**Directives:**
A – According to the passage on Tier 2 salaries, what is the minimum expected salary for an "experienced hire" under Tier 2 (General)?
B – From the passage on Tier 2 salaries, quote the part that opens with the words containing "Ordinarily, a Tier" and closes with "whichever is higher.".

**Extract to read:**
::::::

Ordinarily, a Tier 2 sponsored worker’s gross salary must always be above the minimum expected amount for the particular Tier 2 visa category (£20,800 for ‘new entrant’ Tier 2 (General), £30,000 for ‘experienced hire’ Tier 2 (General) or £41,500 for Tier 2 (Intra Company Transfer)) or the minimum for the type of job, whichever is higher.
Under the CJRS, unless the employer tops-up the employee’s wages, a furloughed sponsored worker’s salary will be reduced to 80% or a maximum of £2,500 gross per month, whichever is lower. That equates to a maximum salary of £30,000 per annum – lower than the required amount for many sponsored workers. Equally, if a Tier 2 sponsored worker is not furloughed but instead is asked to work reduced hours, then that could also be a problem. It is possible for the salary to be pro-rated against the expected job type minimum, but it cannot fall below the relevant Tier 2 visa category minimum.

::::::

**Raw data:**
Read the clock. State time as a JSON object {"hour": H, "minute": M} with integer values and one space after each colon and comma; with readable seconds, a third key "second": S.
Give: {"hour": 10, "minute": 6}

::::::

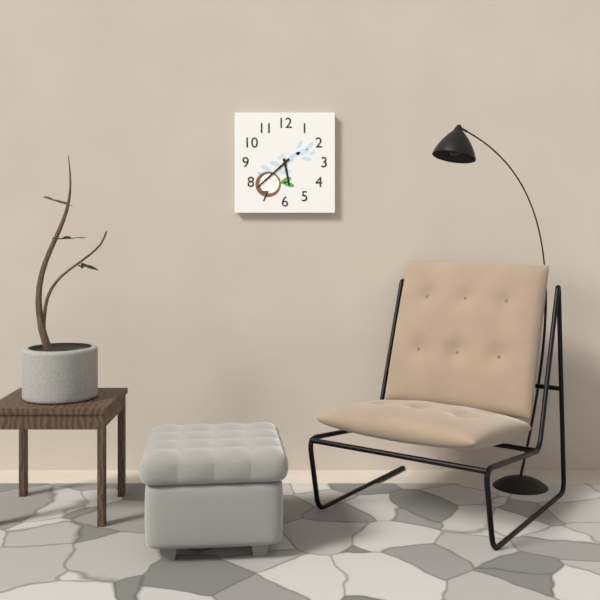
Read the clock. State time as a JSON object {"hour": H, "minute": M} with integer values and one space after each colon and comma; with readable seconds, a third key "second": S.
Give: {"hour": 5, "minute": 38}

::::::

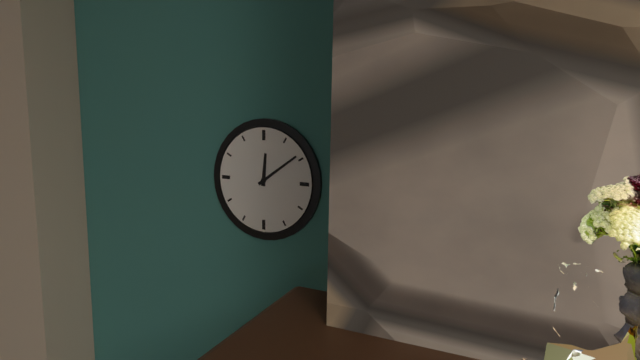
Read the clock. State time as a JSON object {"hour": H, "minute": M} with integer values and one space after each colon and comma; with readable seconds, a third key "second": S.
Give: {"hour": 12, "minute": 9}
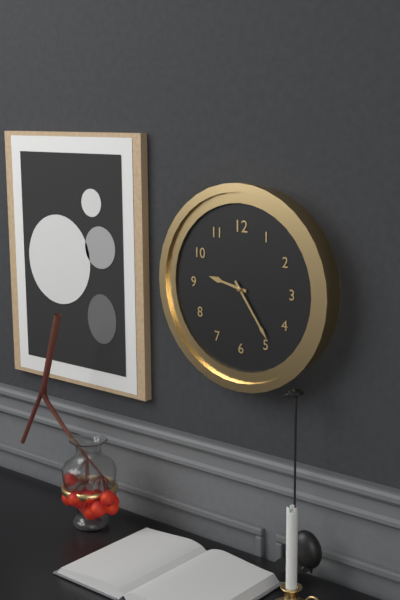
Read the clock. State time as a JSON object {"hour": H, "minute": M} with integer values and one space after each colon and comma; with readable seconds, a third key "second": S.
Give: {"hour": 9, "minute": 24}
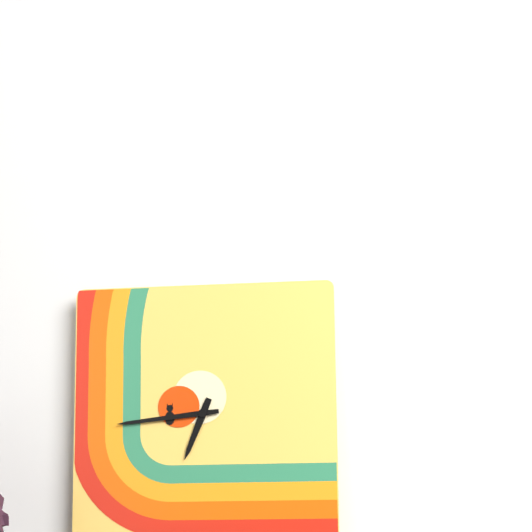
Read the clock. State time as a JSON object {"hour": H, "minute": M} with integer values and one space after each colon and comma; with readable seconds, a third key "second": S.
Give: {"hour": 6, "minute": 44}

::::::

**Responses:**
A – £30,000

B –
Ordinarily, a Tier 2 sponsored worker’s gross salary must always be above the minimum expected amount for the particular Tier 2 visa category (£20,800 for ‘new entrant’ Tier 2 (General), £30,000 for ‘experienced hire’ Tier 2 (General) or £41,500 for Tier 2 (Intra Company Transfer)) or the minimum for the type of job, whichever is higher.